■ **Exercise brief**: In the records below, find the line holding "categories: [markdown]" and the line holding "- Spider - бот, который". Set down both, with every line between them, exactly.

::: Excerpted records :::

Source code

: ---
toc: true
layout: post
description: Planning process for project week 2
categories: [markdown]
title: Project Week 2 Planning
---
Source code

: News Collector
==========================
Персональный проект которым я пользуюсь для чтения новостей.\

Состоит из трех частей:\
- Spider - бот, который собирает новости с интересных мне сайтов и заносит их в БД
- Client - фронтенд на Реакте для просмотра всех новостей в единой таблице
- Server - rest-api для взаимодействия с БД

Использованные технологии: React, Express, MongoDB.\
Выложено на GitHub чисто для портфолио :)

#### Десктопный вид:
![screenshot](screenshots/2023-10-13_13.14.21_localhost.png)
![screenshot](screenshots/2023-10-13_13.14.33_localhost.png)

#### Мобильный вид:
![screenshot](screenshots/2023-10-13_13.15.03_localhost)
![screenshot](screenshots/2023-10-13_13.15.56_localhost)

:::
::: Excerpted records :::

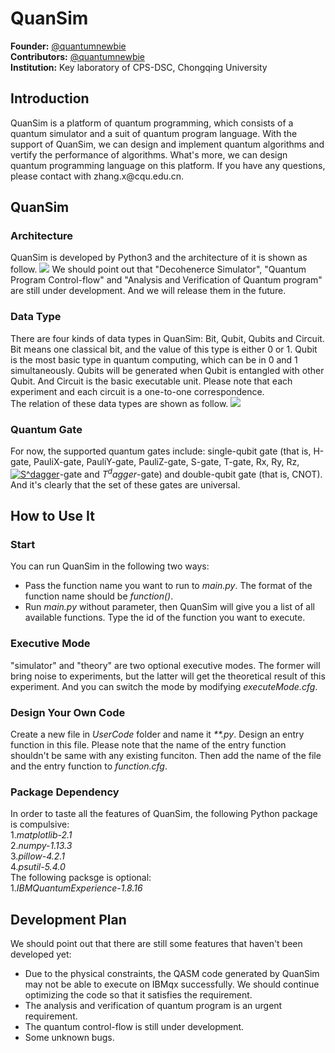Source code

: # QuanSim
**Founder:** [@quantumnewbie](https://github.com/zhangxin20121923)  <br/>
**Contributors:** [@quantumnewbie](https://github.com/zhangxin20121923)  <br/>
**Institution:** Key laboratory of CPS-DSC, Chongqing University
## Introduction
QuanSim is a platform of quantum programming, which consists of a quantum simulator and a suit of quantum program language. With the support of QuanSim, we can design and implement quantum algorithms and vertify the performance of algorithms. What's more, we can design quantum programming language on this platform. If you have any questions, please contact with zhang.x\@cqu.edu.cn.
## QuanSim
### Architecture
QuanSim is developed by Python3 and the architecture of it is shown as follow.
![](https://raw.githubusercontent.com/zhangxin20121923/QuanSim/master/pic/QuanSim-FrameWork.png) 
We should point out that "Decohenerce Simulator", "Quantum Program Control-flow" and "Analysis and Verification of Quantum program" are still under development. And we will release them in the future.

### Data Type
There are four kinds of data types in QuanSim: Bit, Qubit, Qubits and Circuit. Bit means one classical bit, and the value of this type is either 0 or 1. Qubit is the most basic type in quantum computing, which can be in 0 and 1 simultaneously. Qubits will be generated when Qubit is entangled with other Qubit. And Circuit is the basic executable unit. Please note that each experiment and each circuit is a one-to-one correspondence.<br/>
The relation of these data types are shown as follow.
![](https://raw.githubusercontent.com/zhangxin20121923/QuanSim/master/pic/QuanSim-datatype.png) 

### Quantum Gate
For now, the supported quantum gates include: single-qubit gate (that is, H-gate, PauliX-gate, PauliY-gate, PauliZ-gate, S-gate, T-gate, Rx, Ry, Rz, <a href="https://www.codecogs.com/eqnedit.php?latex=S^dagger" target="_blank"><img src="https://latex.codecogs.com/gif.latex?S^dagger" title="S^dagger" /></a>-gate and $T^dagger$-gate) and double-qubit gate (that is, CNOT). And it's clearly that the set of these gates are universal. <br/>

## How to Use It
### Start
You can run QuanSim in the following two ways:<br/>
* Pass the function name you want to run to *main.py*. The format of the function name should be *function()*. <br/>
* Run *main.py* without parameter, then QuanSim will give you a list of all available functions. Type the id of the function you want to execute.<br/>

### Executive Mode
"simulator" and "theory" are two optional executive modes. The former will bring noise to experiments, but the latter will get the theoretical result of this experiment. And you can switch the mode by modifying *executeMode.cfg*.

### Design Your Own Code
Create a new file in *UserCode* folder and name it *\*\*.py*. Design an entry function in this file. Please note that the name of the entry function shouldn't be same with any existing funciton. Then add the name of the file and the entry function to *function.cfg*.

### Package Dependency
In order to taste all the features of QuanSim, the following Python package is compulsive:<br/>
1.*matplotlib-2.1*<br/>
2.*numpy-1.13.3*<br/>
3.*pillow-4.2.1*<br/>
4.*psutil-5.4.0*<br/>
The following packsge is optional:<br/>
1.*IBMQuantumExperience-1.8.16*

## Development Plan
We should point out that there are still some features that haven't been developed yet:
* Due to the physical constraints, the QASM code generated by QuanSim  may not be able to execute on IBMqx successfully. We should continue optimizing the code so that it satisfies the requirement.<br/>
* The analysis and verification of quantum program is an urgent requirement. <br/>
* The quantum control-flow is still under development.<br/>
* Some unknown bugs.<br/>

:::

■ **Solution**:
categories: [markdown]
title: Project Week 2 Planning
---
Source code

: News Collector
==========================
Персональный проект которым я пользуюсь для чтения новостей.\

Состоит из трех частей:\
- Spider - бот, который собирает новости с интересных мне сайтов и заносит их в БД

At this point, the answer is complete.